Rodriguez acknowledged that the issues of poverty and inequality in Mexico are serious concerns, but rather than being the cause, they are a symptoms of structural problems related to supply side problems: economic concentration, corruption, lack of transparency, weak rule of law, lack of contract enforceability, etc. By misdiagnosing the situation, AMLO’s government is applying the wrong medicine and thus exacerbating the problem. Serrano concurred. “There is nothing on AMLO’s agenda to improve the rule of law,” he lamented, and suggested that the failure to reduce corruption would hinder Mexican growth.
Returning to Central Bank policy, Serrano predicted inflation would fall under 4% in 2019, allowing Banxico to adopt an easing cycle by year-end. He pointed out that two Board members have characterized current policy as restrictive, and Serrano believed that the bank may have been a bit overzealous in recent hikes, although “the hike around the Mexcat decision was wise, to calm the markets.” Rodriguez largely concurred, while noting potential wage pressure on inflation.
Aghdasi made the case that there is value in Mexican rates and fx. “The current account is more than manageable. Growth is facing headwinds, but we haven’t seen the economy fall off a cliff, and it’s hard to see a scenario which leads to a massive outflow of capital,” he stated.
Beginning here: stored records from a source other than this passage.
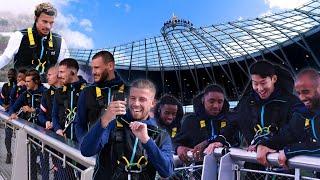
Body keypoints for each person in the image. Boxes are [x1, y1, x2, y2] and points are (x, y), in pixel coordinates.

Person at [204, 61, 307, 176]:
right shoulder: (246, 102)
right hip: (254, 166)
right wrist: (220, 140)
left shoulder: (291, 102)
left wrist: (268, 143)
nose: (259, 88)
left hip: (282, 168)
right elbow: (233, 122)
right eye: (255, 83)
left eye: (263, 83)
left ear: (274, 79)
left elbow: (295, 129)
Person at [81, 79, 174, 180]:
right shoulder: (112, 124)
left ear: (153, 103)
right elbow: (86, 150)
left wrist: (147, 141)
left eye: (142, 99)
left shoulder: (160, 134)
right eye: (133, 98)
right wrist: (105, 119)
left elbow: (166, 171)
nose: (136, 104)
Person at [0, 2, 69, 74]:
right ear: (36, 18)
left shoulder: (60, 41)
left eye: (51, 23)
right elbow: (5, 58)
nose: (48, 26)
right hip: (22, 84)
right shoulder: (19, 36)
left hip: (47, 85)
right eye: (45, 22)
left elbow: (67, 67)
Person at [74, 50, 126, 143]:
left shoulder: (130, 91)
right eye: (92, 68)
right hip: (95, 153)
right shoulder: (87, 92)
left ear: (110, 66)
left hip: (123, 154)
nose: (93, 72)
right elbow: (79, 124)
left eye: (97, 68)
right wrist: (84, 144)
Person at [174, 84, 235, 163]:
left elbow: (234, 142)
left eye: (220, 102)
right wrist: (178, 148)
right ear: (203, 100)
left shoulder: (230, 119)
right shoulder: (191, 120)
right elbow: (176, 141)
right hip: (199, 170)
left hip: (227, 169)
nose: (216, 106)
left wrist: (207, 142)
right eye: (211, 101)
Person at [277, 68, 320, 176]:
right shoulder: (304, 112)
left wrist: (291, 151)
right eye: (298, 93)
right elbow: (288, 133)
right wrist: (265, 144)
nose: (301, 98)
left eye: (306, 92)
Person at [8, 69, 47, 179]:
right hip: (29, 132)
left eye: (28, 81)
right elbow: (13, 107)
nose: (25, 83)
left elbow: (50, 113)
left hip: (43, 133)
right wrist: (13, 114)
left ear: (36, 81)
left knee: (44, 162)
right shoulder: (25, 93)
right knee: (31, 161)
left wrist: (33, 110)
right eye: (25, 81)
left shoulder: (45, 93)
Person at [52, 58, 86, 141]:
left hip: (81, 143)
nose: (59, 76)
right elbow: (54, 115)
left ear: (73, 72)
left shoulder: (88, 91)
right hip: (62, 140)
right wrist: (57, 129)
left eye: (62, 72)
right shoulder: (59, 92)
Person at [0, 68, 17, 164]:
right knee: (8, 136)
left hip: (18, 116)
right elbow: (1, 99)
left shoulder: (20, 86)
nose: (10, 76)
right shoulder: (6, 86)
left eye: (12, 74)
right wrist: (3, 105)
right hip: (8, 115)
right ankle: (8, 153)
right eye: (8, 74)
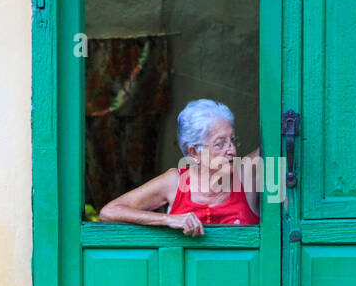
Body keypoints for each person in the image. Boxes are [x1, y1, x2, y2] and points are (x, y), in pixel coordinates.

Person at [98, 98, 260, 236]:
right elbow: (109, 212)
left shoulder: (246, 173)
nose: (232, 150)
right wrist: (167, 220)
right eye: (220, 144)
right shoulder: (175, 182)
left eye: (232, 140)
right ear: (195, 153)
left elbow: (278, 144)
Ollom quickly summarized the Mexcat episode, which he saw as an indication of how AMLO will deal with foreign investors. On proposed new banking regulations, Ollom suggested the threat of changes might be enough to achieve the goal of increased lending. Serrano didn’t believe over-regulation was likely and highlighted AMLO’s quick action to spike the fee hike proposal. On lending, “demand is the issue for credit in Mexico, not the supply side, because most of the economy is informal and doesn’t seek credit,” he reasoned.
Ramos asked how local investors viewed AMLO. A nadir was reached with the unexpected Mexcat decision, in Serrano’s estimation, but recently a sense of cautious optimism seems to be emerging. In contrast, Rodriguez characterized local stakeholders as confused and fearful, and seeing a government that is “figuring things out as they go along.”
Concluding the discussion, Ramos asked whether the market would be positively surprised with Mexico by year-end. Aghdasi, Serrano and Ollom thought this was possible. Rodriguez thought there was greater likelihood of a negative surprise, “but I would not go short.” Serrano highlighted the risk of a US withdrawal from NAFTA occurring without the subsequent approval of the new treaty, because of US domestic political tensions.